In-Vitro Helix Opening of M. tuberculosis oriC by DnaA Occurs at Precise Location and Is Inhibited by IciA Like Protein

Abstract

Background Mycobacterium tuberculosis (M.tb), the pathogen that causes tuberculosis, is capable of staying asymptomatically in a latent form, persisting for years in very low replicating state, before getting reactivated to cause active infection. It is therefore important to study M.tb chromosome replication, specifically its initiation and regulation. While the region between dnaA and dnaN gene is capable of autonomous replication, little is known about the interaction between DnaA initiator protein, oriC origin of replication sequences and their negative effectors of replication.Methodology/Principal FindingsBy KMnO4 mapping assays the sequences involved in open complex formation within oriC, mediated by M.tb DnaA protein, were mapped to position −500 to −518 with respect to the dnaN gene. Contrary to E. coli, the M.tb DnaA in the presence of non-hydrolysable analogue of ATP (ATPγS) was unable to participate in helix opening thereby pointing to the importance of ATP hydrolysis. Interestingly, ATPase activity in the presence of supercoiled template was higher than that observed for DnaA box alone.
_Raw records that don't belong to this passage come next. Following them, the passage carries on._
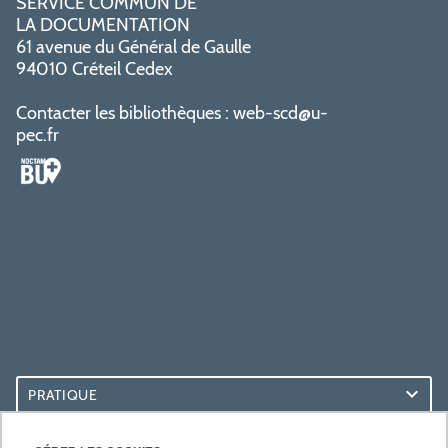
SERVICE COMMUN DE
LA DOCUMENTATION
61 avenue du Général de Gaulle
94010 Créteil Cedex
Contacter les bibliothèques :
web-scd@u-
pec.fr
PRATIQUE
M.tb rRv1985c, a homologue of E.coli IciA (Inhibitor of chromosomal initiation) protein, could inhibit DnaA-mediated in-vitro helix opening by specifically binding to A+T rich region of oriC, provided the open complex formation had not initiated. rIciA could also inhibit in-vitro replication of plasmid carrying the M.tb origin of replication.Conclusions/SignificanceThese results have a bearing on the functional role of the important regulator of M.tb chromosomal replication belonging to the LysR family of bacterial regulatory proteins in the context of latency.